Health officials in California and San Francisco said they believe the current vaccines are effective against variants found in the state. But with the new variant spreading rapidly – the one from the UK is expected to dominate in Southern California in a few weeks – public health officials have said there is an urgent need to speed up vaccinations.
On Feb. 15, the state will formalize its partnership with two health care organizations, Blue Shield and Kaiser, to accelerate the distribution of vaccines, Newsom said. California has so far administered 4.65 million vaccines and issued three times as many doses on Sunday as a month ago, he said. But the state still receives just over 1 million doses a week from the federal government.
“We need to see it push up,” Newsom said.
Part of emitting more doses is building more infrastructure. The state’s largest public vaccination site, which will open Tuesday at the Levi’s Stadium of San Francisco 49ers in Santa Clara, will have an initial capacity of 5,000 doses per day that could rise to 15,000.
The state’s vaccination system currently prioritizes health care workers, residents over the age of 65, farm workers, educators and emergencies, but does not yet have enough doses to give to everyone who qualifies. Newsom said Monday it wants to prioritize people with disabilities and high-risk medical conditions.
The state has allocated more than $ 6.6 billion to reopening schools and will also include testing, social distance and ventilation, Newsom said.
“It is my desire to keep our schools safe as soon as possible, especially for our young children, especially children with special needs, foster children, homeless youth, children who do not have access to devices,” he said. “I am confident that we can do this safely.”
Newsom said fear and confidence were the biggest obstacles to reopening schools. In January, there were 87 cases of coronavirus originating from schools in the state, Newsom said. Marin County officials said Monday they have identified ten cases of 17,000 students in the school nearly six months since the resumption of partial personal education.
As the state worries about the reopening of schools, indoor worship services got the green light this past weekend through a Supreme Court ruling. The California Department of Public Health has issued temporary guidelines that provide for indoor services with a capacity of 25% for provinces at the press level.
Santa Clara County initially adhered to its local health ordinance to ban all indoor gatherings, including religious services. But late Monday, the province revised its order to resume domestic services with a capacity of 20%. The county said in a statement that it still “strongly discourages” indoor gatherings of any kind. The order does not allow singing or singing during the indoor services.
Calvary Chapel, a church in San Jose that has been embroiled in a legal battle after defying health orders and holding indoor services, posted a live video on its Facebook page on Sunday showing a group worshiping leads and a pastor who preaches on stage without masks.

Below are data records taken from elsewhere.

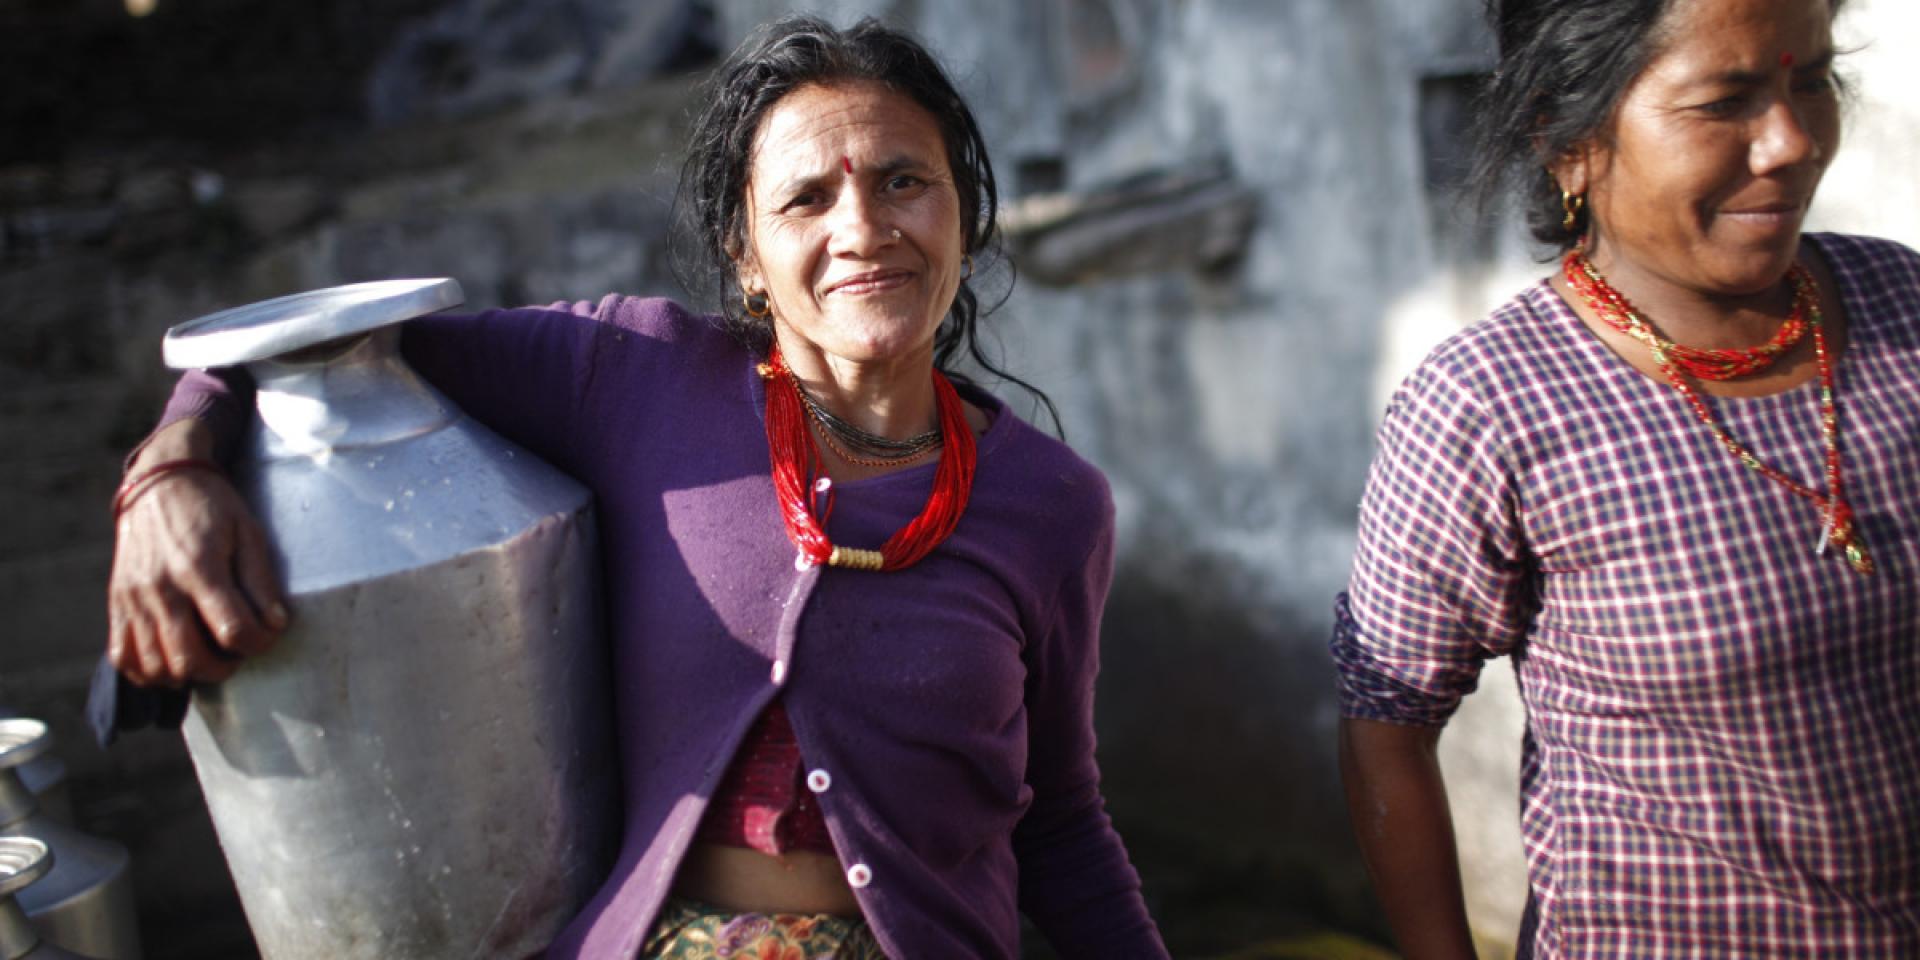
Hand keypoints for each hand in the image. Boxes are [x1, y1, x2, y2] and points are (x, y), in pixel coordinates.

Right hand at [107, 426, 286, 687]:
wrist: (159, 483)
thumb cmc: (212, 507)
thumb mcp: (249, 532)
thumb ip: (262, 581)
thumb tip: (276, 624)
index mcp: (199, 568)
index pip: (233, 630)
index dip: (259, 642)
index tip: (267, 634)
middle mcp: (161, 588)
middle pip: (190, 658)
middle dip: (223, 668)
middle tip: (236, 654)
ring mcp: (133, 598)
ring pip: (156, 666)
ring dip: (187, 674)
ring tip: (207, 657)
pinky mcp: (117, 602)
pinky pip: (123, 656)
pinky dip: (147, 672)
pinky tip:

Church officials were not available for comment Monday.
In San Francisco, the Roman Catholic St. Peter and Paul Church were closed until Feb. 13 after three of the five priests living there contracted the virus, San Francisco Archdiocese Jan Potts said. The individual congregation decided not to reopen for personal services because she did not have the resources to manage them, she said.
“The archbishop wants to make it very clear that it is preferable to keep outside knives,” Potts said. “It’s the safest thing to do, and that’s what science shows.”
San Francisco Chronicle staff writer Aidin Vaziri contributed to this report.